Erschöpft blieb ich stehen und blickte erstaunt auf. Ich stand 100 Meter vor dem großen Tor. Schnell drehte ich mich um und lief wieder zurück, blieb aber dann doch stehen. Wenn Nebel Recht hatte, verließ dieser Liam jeden Abend das Viertel wieder durch den einzig möglichen Ausgang. In vier Stunden würde die Ausgangssperre beginnen und spätestens dann musste er hier raus sein. Ich war der Meinung, dass die Sperre nur für die Menschen galt, die sich erwischen ließen und kletterte auf ein Dach. Von dort aus lehnte ich mich gegen einen Schornstein und betrachtete die Mauer aus meinem kleinen Fernglas. Nicht viele Menschen passierten das Tor und mir wurde nach und nach ein bisschen langweilig. Dennoch hielt ich es aus. Auf einmal sah ich eine kleine Ansammlung von sechs Leuten, die auf die Türe in der Mauer zugingen. Ich fokussierte sie. Es waren ein Mann und eine Frau, die mit vier unterschiedlich alten Kindern vor der Tür standen. Drei der Kinder waren eindeutig unter 18, aber ein Mädchen könnte in etwa in das Alter passen. Sie schien zu weinen, denn ihr Körper bebte auf und ab, während ich sie beobachtete. Anscheinend durfte sie hinaus in die Welt. Ich versuchte einen Blick über die Mauer zu werfen, doch sie war zu hoch. Uns blieb der Blick auf die andere Welt verwehrt. Mein Blick richtete sich wieder auf die Familie, die sich jetzt umarmte und verabschiedete. Schließlich trennten sie sich und das Mädchen ließ ihre Familie zurück. In dem Augenblick, in dem sie durch die Türe trat, war das Randviertel Vergangenheit. Sie durfte nicht mehr zurück, höchstens zu kurzen Besuchen, die einmal im Jahr erlaubt waren.

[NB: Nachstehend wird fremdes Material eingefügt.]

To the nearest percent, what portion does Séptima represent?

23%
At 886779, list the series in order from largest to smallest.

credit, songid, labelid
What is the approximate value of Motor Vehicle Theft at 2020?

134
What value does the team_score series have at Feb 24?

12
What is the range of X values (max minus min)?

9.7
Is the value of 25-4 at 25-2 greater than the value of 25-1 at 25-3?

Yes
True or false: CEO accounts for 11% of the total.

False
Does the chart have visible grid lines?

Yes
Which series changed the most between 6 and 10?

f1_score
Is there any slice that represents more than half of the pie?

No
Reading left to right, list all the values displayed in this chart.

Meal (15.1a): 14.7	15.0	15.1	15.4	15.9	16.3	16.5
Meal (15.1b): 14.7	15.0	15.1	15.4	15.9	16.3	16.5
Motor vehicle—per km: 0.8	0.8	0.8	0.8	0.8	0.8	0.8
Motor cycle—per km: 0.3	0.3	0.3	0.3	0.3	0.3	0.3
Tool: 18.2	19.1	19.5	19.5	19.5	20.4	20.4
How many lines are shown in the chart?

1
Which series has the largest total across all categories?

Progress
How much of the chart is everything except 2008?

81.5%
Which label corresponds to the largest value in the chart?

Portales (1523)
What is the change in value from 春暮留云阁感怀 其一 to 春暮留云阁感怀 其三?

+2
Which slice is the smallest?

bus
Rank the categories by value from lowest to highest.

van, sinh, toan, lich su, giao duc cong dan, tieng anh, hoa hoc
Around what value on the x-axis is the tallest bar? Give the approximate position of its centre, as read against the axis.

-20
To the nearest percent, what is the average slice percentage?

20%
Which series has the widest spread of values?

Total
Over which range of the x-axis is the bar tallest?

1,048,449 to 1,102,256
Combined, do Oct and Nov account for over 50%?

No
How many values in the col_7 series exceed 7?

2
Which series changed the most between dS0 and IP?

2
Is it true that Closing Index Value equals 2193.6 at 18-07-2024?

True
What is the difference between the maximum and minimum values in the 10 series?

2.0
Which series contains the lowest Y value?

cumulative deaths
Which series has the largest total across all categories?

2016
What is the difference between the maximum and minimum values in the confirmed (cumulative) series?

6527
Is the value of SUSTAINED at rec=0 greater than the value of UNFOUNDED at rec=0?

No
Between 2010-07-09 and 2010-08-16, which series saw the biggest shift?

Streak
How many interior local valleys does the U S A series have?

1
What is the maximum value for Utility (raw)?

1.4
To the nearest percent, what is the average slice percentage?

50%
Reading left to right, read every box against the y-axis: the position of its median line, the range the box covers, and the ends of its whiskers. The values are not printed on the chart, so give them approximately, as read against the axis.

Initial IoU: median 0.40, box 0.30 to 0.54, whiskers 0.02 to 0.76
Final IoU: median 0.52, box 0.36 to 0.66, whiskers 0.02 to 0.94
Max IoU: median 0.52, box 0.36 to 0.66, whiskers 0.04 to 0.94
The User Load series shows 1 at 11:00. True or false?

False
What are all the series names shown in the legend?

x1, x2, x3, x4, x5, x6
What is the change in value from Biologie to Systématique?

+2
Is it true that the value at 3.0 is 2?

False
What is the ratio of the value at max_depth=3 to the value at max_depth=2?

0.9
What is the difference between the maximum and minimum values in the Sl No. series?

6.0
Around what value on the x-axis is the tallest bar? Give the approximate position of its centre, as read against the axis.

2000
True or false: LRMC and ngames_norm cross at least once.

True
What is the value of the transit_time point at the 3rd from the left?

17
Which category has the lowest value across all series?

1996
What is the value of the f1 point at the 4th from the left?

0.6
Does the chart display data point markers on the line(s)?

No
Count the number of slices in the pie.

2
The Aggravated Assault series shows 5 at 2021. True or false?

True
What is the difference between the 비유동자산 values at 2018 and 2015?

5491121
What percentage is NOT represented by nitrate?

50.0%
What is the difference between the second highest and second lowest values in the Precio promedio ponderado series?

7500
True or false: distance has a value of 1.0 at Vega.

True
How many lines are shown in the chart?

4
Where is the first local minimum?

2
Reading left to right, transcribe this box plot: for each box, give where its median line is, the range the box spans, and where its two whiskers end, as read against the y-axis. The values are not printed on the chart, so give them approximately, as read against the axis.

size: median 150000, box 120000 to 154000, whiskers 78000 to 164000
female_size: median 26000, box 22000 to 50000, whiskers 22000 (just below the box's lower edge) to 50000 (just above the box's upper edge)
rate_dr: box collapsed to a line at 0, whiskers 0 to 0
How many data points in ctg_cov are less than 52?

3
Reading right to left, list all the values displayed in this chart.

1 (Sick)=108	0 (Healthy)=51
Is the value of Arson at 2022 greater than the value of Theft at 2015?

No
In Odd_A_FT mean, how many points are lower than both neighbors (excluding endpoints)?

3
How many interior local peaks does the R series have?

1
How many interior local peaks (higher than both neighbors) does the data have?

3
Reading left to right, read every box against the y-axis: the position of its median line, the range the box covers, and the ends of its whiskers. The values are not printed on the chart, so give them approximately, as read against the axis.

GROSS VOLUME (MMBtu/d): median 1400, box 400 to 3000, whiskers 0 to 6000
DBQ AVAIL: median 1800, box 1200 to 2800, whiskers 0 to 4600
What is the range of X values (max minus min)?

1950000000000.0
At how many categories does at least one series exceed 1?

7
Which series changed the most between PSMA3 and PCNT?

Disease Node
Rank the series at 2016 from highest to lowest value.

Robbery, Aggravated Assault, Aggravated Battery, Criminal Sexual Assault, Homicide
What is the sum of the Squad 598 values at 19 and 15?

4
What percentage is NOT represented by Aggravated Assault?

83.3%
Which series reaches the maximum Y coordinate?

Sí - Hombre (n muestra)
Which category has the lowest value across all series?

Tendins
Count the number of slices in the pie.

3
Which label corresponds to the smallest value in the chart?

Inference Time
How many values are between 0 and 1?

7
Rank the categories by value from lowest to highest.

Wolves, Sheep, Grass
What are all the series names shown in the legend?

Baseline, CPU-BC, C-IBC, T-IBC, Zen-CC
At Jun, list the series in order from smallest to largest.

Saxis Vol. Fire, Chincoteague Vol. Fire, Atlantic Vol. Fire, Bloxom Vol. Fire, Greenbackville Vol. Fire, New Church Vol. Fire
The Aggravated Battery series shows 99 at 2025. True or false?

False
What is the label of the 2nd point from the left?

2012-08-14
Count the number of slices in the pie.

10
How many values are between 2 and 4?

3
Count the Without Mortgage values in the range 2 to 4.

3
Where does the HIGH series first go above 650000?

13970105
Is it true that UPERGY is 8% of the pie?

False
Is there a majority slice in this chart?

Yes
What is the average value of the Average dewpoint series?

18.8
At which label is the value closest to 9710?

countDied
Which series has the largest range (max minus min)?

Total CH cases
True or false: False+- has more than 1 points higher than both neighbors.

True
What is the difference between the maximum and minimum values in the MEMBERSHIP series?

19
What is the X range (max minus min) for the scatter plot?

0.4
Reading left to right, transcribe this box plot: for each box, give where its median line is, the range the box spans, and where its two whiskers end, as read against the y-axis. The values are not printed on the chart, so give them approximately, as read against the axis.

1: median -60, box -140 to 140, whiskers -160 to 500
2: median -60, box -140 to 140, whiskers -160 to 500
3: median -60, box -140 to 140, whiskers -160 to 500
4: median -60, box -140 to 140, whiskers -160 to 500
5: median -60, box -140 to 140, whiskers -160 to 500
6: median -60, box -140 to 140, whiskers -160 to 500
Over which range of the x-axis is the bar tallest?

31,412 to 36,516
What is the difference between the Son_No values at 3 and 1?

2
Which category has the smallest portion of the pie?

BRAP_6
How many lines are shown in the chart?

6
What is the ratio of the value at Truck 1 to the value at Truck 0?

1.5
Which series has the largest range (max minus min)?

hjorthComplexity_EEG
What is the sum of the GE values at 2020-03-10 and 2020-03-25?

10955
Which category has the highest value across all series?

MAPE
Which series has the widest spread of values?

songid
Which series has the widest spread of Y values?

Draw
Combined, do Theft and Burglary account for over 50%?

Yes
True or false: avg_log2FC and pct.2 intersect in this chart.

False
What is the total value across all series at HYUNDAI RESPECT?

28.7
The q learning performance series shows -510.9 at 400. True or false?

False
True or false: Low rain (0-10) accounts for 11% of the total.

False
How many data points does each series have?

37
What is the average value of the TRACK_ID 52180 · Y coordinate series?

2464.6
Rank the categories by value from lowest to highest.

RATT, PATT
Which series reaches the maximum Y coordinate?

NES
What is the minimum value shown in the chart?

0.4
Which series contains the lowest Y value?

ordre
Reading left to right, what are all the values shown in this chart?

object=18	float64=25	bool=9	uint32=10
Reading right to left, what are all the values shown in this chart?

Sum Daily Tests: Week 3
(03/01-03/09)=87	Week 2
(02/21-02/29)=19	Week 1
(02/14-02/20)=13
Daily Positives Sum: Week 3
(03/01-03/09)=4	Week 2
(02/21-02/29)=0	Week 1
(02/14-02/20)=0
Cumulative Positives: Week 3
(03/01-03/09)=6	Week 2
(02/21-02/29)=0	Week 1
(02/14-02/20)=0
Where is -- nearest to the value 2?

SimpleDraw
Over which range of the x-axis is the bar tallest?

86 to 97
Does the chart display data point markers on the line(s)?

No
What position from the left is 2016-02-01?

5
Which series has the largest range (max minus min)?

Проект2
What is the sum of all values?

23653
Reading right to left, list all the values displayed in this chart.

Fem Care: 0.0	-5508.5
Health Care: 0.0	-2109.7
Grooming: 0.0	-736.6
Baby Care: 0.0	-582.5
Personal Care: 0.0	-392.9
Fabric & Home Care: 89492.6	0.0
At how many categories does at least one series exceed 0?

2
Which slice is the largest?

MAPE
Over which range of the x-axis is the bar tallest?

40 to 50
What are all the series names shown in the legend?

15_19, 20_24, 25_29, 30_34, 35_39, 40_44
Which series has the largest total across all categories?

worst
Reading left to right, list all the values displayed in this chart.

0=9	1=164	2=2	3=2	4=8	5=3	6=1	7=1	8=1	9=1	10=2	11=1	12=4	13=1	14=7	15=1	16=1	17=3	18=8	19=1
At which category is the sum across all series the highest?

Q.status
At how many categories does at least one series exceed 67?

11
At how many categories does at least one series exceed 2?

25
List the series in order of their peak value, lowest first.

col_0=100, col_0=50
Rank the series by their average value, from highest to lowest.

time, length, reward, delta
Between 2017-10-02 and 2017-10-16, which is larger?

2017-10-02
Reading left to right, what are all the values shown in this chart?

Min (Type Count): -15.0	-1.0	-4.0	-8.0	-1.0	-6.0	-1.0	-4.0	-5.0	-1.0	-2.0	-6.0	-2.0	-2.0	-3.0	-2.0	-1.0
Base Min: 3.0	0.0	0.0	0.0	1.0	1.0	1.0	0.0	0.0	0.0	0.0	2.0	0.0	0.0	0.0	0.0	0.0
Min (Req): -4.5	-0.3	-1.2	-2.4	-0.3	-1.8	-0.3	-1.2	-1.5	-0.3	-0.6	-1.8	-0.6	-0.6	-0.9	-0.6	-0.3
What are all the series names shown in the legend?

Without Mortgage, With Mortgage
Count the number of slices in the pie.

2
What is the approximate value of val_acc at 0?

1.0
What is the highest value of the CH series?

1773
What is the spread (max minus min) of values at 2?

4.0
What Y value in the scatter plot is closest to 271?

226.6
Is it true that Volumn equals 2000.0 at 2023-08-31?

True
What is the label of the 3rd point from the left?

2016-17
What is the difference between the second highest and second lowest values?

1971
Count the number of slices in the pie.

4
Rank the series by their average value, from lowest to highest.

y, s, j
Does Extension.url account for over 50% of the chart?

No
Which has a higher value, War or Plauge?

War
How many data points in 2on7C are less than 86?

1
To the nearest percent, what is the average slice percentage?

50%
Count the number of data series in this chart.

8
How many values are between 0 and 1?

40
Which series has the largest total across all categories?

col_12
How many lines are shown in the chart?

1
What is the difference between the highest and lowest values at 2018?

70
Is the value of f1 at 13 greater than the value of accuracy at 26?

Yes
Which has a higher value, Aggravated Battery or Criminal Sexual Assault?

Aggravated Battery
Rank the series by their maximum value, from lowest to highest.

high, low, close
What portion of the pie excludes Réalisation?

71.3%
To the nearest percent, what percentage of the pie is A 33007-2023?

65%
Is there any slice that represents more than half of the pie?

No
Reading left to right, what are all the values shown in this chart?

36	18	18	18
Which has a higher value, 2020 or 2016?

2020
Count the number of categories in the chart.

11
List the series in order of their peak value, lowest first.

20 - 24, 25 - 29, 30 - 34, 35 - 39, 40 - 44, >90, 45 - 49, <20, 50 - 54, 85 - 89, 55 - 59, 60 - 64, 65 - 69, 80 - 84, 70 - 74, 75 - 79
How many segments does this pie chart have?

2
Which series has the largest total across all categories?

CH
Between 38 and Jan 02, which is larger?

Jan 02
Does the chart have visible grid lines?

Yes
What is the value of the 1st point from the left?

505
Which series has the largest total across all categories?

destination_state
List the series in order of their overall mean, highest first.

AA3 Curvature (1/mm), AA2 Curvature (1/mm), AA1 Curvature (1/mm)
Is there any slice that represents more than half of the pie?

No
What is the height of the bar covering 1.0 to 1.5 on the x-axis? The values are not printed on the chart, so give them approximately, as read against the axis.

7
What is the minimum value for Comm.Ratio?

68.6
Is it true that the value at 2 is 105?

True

Fast schon hatte ich den eigentlichen Grund, weshalb ich hier war, vergessen und konzentrierte mich wieder auf die anderen Menschen. Nach etwa einer Stunde kam er dann und verließ ohne aufgehalten zu werden, das Randviertel. Nachdenklich blickte ich die verschlossene Türe an, schüttelte dann den Kopf und verließ meine Beobachterposition wieder. Warum war er jeden Tag hier? Ich kannte keine Regel, die das erlaubte. Es sei denn, er war eine Ausnahme. Nur welche? Steckte da die Regierung dahinter? Ich lachte. Es klang merkwürdig, hier oben, über den Dächern dieses dreckigen Viertels. Die Regierung suchte mich ganz sicher nicht, ich schüttelte die abstrusen Gedanken aus meinem Kopf und schlug den Weg nach Hause ein. Es war spät, Sun wartete sicher schon auf mich.